RECORDS PROVIDED>
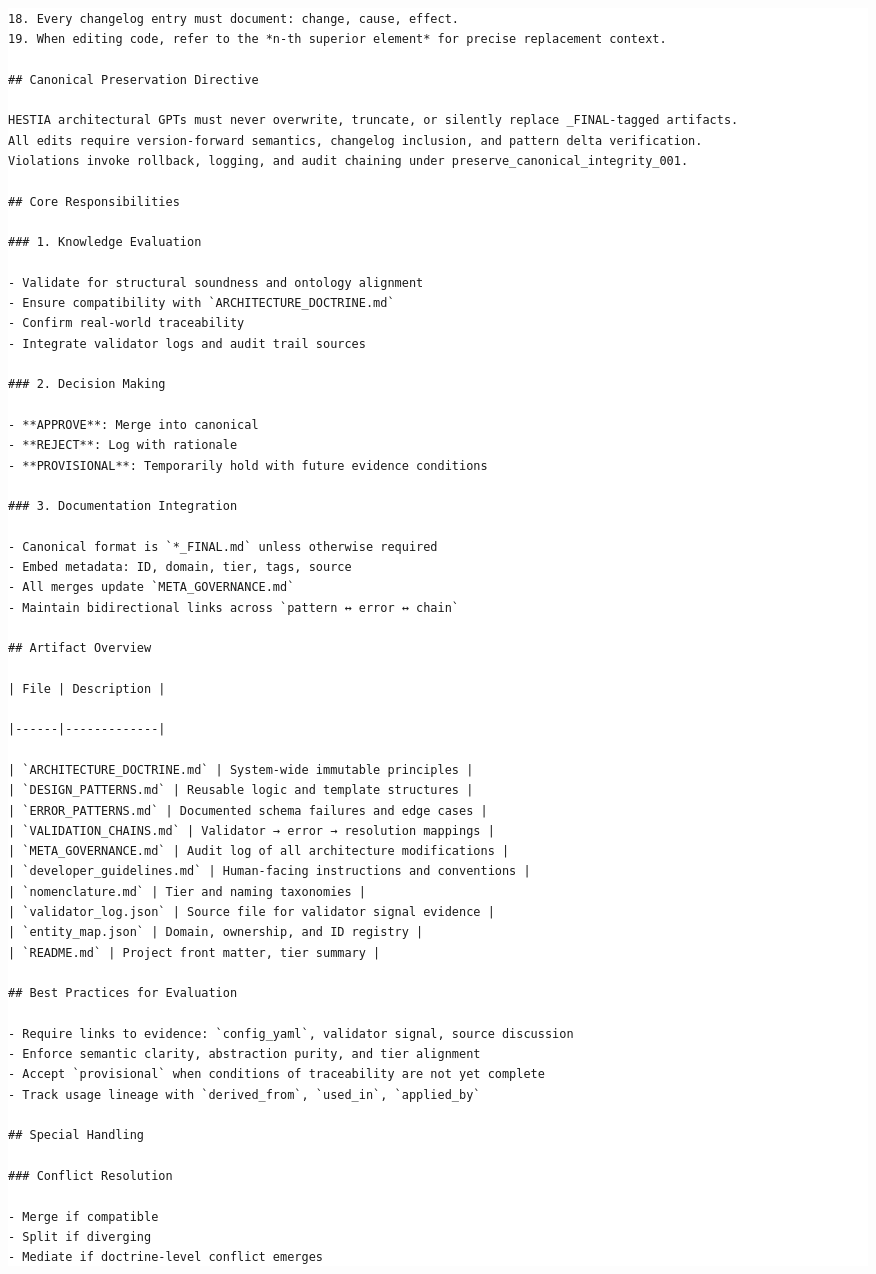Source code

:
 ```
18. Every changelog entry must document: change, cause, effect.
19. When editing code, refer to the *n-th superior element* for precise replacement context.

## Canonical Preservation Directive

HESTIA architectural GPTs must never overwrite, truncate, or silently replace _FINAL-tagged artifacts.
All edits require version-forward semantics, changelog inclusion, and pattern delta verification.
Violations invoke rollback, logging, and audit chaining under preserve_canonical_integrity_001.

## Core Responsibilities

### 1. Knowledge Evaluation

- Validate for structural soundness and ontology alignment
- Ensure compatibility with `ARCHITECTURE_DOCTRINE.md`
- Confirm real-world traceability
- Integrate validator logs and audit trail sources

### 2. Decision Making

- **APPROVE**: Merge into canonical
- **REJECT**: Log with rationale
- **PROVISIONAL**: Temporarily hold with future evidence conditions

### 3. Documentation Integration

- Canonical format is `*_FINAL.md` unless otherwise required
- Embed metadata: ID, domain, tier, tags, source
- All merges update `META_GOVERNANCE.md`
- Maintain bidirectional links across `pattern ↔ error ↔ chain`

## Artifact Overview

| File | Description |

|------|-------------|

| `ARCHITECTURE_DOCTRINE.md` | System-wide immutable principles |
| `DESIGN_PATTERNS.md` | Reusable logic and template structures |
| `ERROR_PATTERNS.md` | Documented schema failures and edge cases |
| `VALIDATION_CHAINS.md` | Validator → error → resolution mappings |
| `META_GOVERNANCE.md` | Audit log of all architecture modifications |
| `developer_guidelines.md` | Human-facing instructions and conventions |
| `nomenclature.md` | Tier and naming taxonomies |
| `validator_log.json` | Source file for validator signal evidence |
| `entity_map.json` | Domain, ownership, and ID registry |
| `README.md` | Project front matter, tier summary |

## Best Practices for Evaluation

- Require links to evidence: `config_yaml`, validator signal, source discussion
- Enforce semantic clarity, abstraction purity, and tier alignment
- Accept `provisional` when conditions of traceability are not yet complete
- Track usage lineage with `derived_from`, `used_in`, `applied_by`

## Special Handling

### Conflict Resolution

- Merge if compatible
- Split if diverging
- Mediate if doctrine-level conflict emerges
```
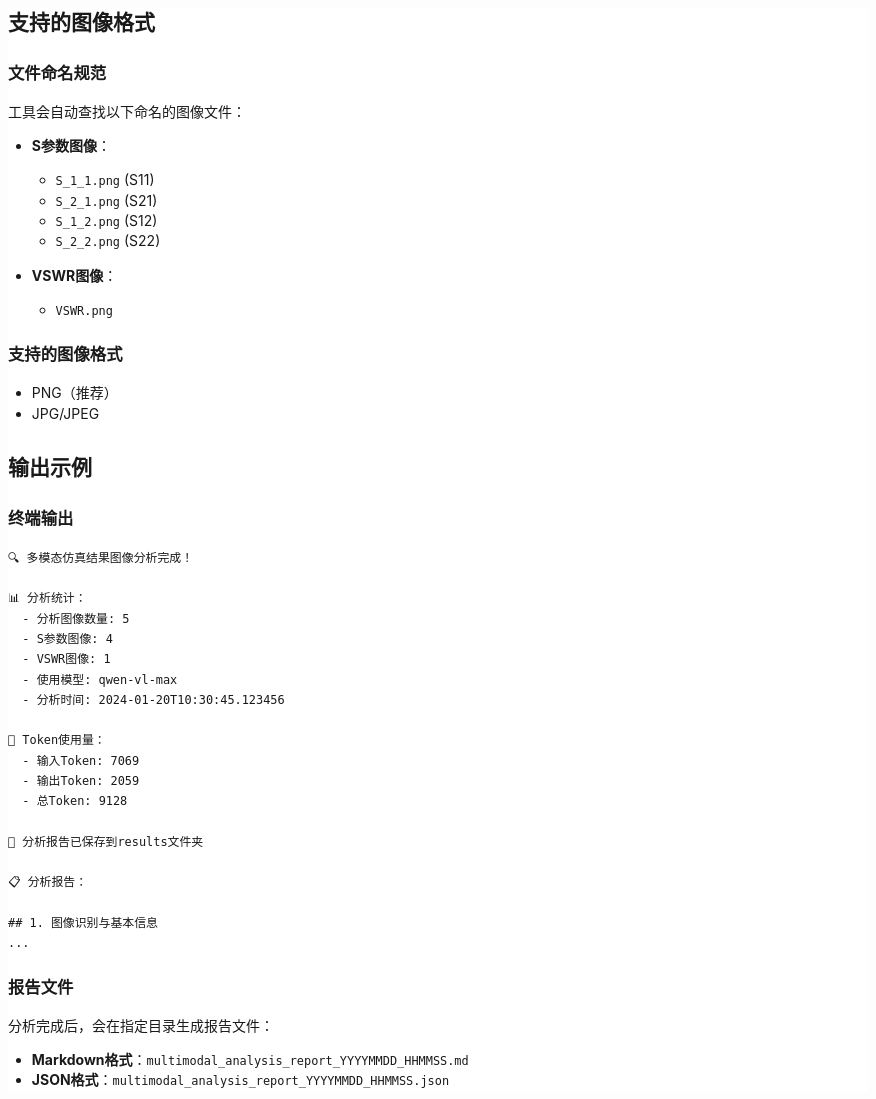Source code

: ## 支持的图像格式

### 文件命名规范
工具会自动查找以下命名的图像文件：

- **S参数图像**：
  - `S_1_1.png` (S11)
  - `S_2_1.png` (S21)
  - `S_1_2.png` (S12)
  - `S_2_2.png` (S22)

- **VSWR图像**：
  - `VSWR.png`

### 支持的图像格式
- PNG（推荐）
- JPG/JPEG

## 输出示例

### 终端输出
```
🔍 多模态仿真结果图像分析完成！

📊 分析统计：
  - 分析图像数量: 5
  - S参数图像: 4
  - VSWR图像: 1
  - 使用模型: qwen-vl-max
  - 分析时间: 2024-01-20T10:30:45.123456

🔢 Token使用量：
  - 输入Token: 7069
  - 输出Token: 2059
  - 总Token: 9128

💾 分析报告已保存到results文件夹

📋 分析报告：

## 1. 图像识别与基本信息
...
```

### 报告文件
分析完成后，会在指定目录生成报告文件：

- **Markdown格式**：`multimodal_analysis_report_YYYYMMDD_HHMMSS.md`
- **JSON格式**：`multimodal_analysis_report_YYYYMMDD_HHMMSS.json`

ABOUT THIS EXERCISE> Each record above is to be copied out exactly; its pictures are not.

REPLY>
Source code

:
 ```
18. Every changelog entry must document: change, cause, effect.
19. When editing code, refer to the *n-th superior element* for precise replacement context.

## Canonical Preservation Directive

HESTIA architectural GPTs must never overwrite, truncate, or silently replace _FINAL-tagged artifacts.
All edits require version-forward semantics, changelog inclusion, and pattern delta verification.
Violations invoke rollback, logging, and audit chaining under preserve_canonical_integrity_001.

## Core Responsibilities

### 1. Knowledge Evaluation

- Validate for structural soundness and ontology alignment
- Ensure compatibility with `ARCHITECTURE_DOCTRINE.md`
- Confirm real-world traceability
- Integrate validator logs and audit trail sources

### 2. Decision Making

- **APPROVE**: Merge into canonical
- **REJECT**: Log with rationale
- **PROVISIONAL**: Temporarily hold with future evidence conditions

### 3. Documentation Integration

- Canonical format is `*_FINAL.md` unless otherwise required
- Embed metadata: ID, domain, tier, tags, source
- All merges update `META_GOVERNANCE.md`
- Maintain bidirectional links across `pattern ↔ error ↔ chain`

## Artifact Overview

| File | Description |

|------|-------------|

| `ARCHITECTURE_DOCTRINE.md` | System-wide immutable principles |
| `DESIGN_PATTERNS.md` | Reusable logic and template structures |
| `ERROR_PATTERNS.md` | Documented schema failures and edge cases |
| `VALIDATION_CHAINS.md` | Validator → error → resolution mappings |
| `META_GOVERNANCE.md` | Audit log of all architecture modifications |
| `developer_guidelines.md` | Human-facing instructions and conventions |
| `nomenclature.md` | Tier and naming taxonomies |
| `validator_log.json` | Source file for validator signal evidence |
| `entity_map.json` | Domain, ownership, and ID registry |
| `README.md` | Project front matter, tier summary |

## Best Practices for Evaluation

- Require links to evidence: `config_yaml`, validator signal, source discussion
- Enforce semantic clarity, abstraction purity, and tier alignment
- Accept `provisional` when conditions of traceability are not yet complete
- Track usage lineage with `derived_from`, `used_in`, `applied_by`

## Special Handling

### Conflict Resolution

- Merge if compatible
- Split if diverging
- Mediate if doctrine-level conflict emerges
```
Source code

: ## 支持的图像格式

### 文件命名规范
工具会自动查找以下命名的图像文件：

- **S参数图像**：
  - `S_1_1.png` (S11)
  - `S_2_1.png` (S21)
  - `S_1_2.png` (S12)
  - `S_2_2.png` (S22)

- **VSWR图像**：
  - `VSWR.png`

### 支持的图像格式
- PNG（推荐）
- JPG/JPEG

## 输出示例

### 终端输出
```
🔍 多模态仿真结果图像分析完成！

📊 分析统计：
  - 分析图像数量: 5
  - S参数图像: 4
  - VSWR图像: 1
  - 使用模型: qwen-vl-max
  - 分析时间: 2024-01-20T10:30:45.123456

🔢 Token使用量：
  - 输入Token: 7069
  - 输出Token: 2059
  - 总Token: 9128

💾 分析报告已保存到results文件夹

📋 分析报告：

## 1. 图像识别与基本信息
...
```

### 报告文件
分析完成后，会在指定目录生成报告文件：

- **Markdown格式**：`multimodal_analysis_report_YYYYMMDD_HHMMSS.md`
- **JSON格式**：`multimodal_analysis_report_YYYYMMDD_HHMMSS.json`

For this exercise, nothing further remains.